Every time I finished writing a chapter, I immediately sent a copy to the Rebbe. This was about his father after all, so he needed to be the first one to see it. He made some comments and some deletions.
For example, Rabbi Simcha Gorodetzky shared an interesting story with me. He had visited Rabbi Levi Yitzchak in Yekaterinoslav and stayed there for two weeks. One day, Rabbi Levi Yitzchak pointed to an adjoining room and said to Rabbi Simcha, “You see that youngster sitting and learning over there? He is my oldest son, Menachem Mendel. He is fluent in both the Babylonian Talmud and the Jerusalem Talmud, as well as the Midrash and every other part of the Jewish Oral Tradition, not to mention the Kabbalistic teachings …”
I included this story in one of the chapters and – as I did with every other chapter – I immediately sent it to the Rebbe. A day later I got a call from Rabbi Mordechai Hodakov, the Rebbe’s secretary, who said that the Rebbe wanted me to take out certain pages from the last chapter. “It’s imperative that these parts be removed,” he wrote.
When I got the list of pages he found objectionable, I realized that he had deleted all the stories that spoke of him as a young genius.

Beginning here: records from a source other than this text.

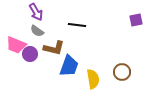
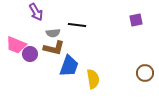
gray semicircle: moved 16 px right, 2 px down; rotated 40 degrees counterclockwise
brown circle: moved 23 px right, 1 px down
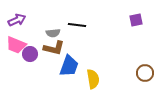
purple arrow: moved 19 px left, 8 px down; rotated 84 degrees counterclockwise
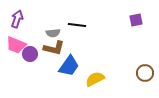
purple arrow: moved 1 px up; rotated 48 degrees counterclockwise
blue trapezoid: rotated 15 degrees clockwise
yellow semicircle: moved 2 px right; rotated 108 degrees counterclockwise
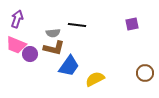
purple square: moved 4 px left, 4 px down
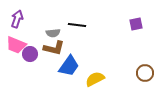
purple square: moved 4 px right
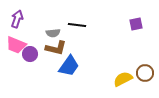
brown L-shape: moved 2 px right
yellow semicircle: moved 28 px right
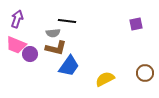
black line: moved 10 px left, 4 px up
yellow semicircle: moved 18 px left
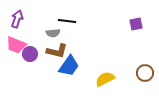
brown L-shape: moved 1 px right, 3 px down
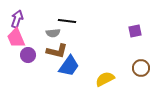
purple square: moved 1 px left, 7 px down
pink trapezoid: moved 7 px up; rotated 45 degrees clockwise
purple circle: moved 2 px left, 1 px down
brown circle: moved 4 px left, 5 px up
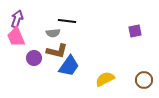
pink trapezoid: moved 1 px up
purple circle: moved 6 px right, 3 px down
brown circle: moved 3 px right, 12 px down
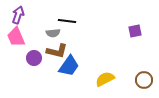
purple arrow: moved 1 px right, 4 px up
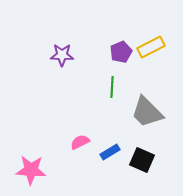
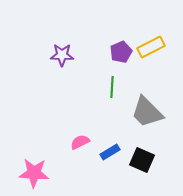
pink star: moved 3 px right, 3 px down
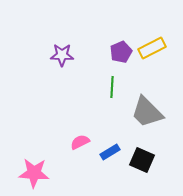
yellow rectangle: moved 1 px right, 1 px down
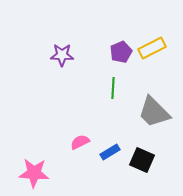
green line: moved 1 px right, 1 px down
gray trapezoid: moved 7 px right
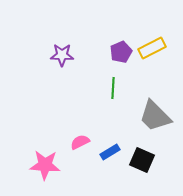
gray trapezoid: moved 1 px right, 4 px down
pink star: moved 11 px right, 8 px up
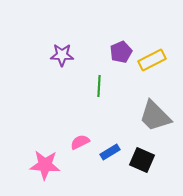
yellow rectangle: moved 12 px down
green line: moved 14 px left, 2 px up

The Rebbe was so humble! Of course, I followed his instructions and, as a result, that chapter became quite short. But I reported back to the Rebbe that I did as he asked, and he was pleased.

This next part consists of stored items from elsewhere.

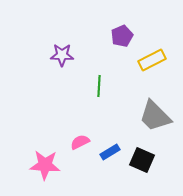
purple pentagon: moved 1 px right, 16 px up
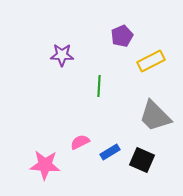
yellow rectangle: moved 1 px left, 1 px down
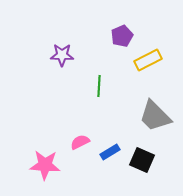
yellow rectangle: moved 3 px left, 1 px up
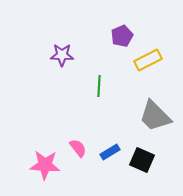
pink semicircle: moved 2 px left, 6 px down; rotated 78 degrees clockwise
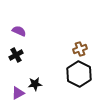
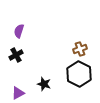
purple semicircle: rotated 96 degrees counterclockwise
black star: moved 9 px right; rotated 24 degrees clockwise
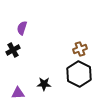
purple semicircle: moved 3 px right, 3 px up
black cross: moved 3 px left, 5 px up
black star: rotated 16 degrees counterclockwise
purple triangle: rotated 24 degrees clockwise
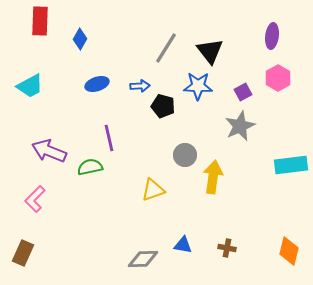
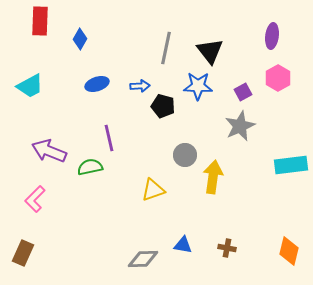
gray line: rotated 20 degrees counterclockwise
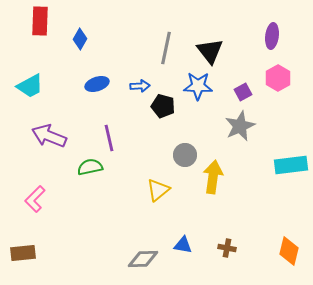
purple arrow: moved 15 px up
yellow triangle: moved 5 px right; rotated 20 degrees counterclockwise
brown rectangle: rotated 60 degrees clockwise
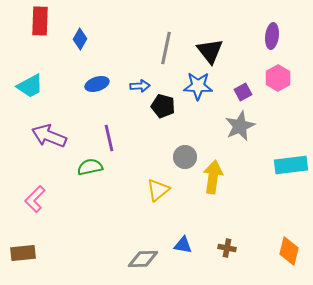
gray circle: moved 2 px down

About eighteen months had passed since I began working on the book and I still continued to accumulate new material. Naturally, the editing also took a long time, and the publication of the book was postponed several times. In the Hebrew month of Adar 1976, I received a sternly-worded letter from the Rebbe, in which he wrote, “It is a big shame that the book about my father is being delayed for so long … and till when? It seems that it won’t even be published for the 11th of Nissan.” (He meant, not even by his birthday.) From this I understood how urgent this project was for the Rebbe.
I began to work even more diligently and I made a lot of progress. Finally, right after Passover of the following year, 1977, the Hebrew version of the book was published, entitled Toldot Levi Yitzchak. And, as the first work about Rabbi Levi Yitzchak’s life, it immediately became very popular.
I heard from the Rebbe’s secretary, Rabbi Binyamin Klein, that whenever he entered the Rebbe’s room – and he did so often – he saw my book lying on the Rebbe’s desk, which made me feel very honored. And the Rebbe also honored me in another way:
It happened that once I felt unwell and had to be hospitalized for two weeks. I wrote to the Rebbe, asking for a blessing for a complete recovery and, as this was right around the 20th day of the Hebrew month of Av, the anniversary of Rabbi Levi Yitzchak’s passing, I reminded him that “I merited to give the Rebbe pleasure by writing the book about his father.” The Rebbe gave me the blessing I asked for and, before the word “pleasure,” he added, “the greatest.”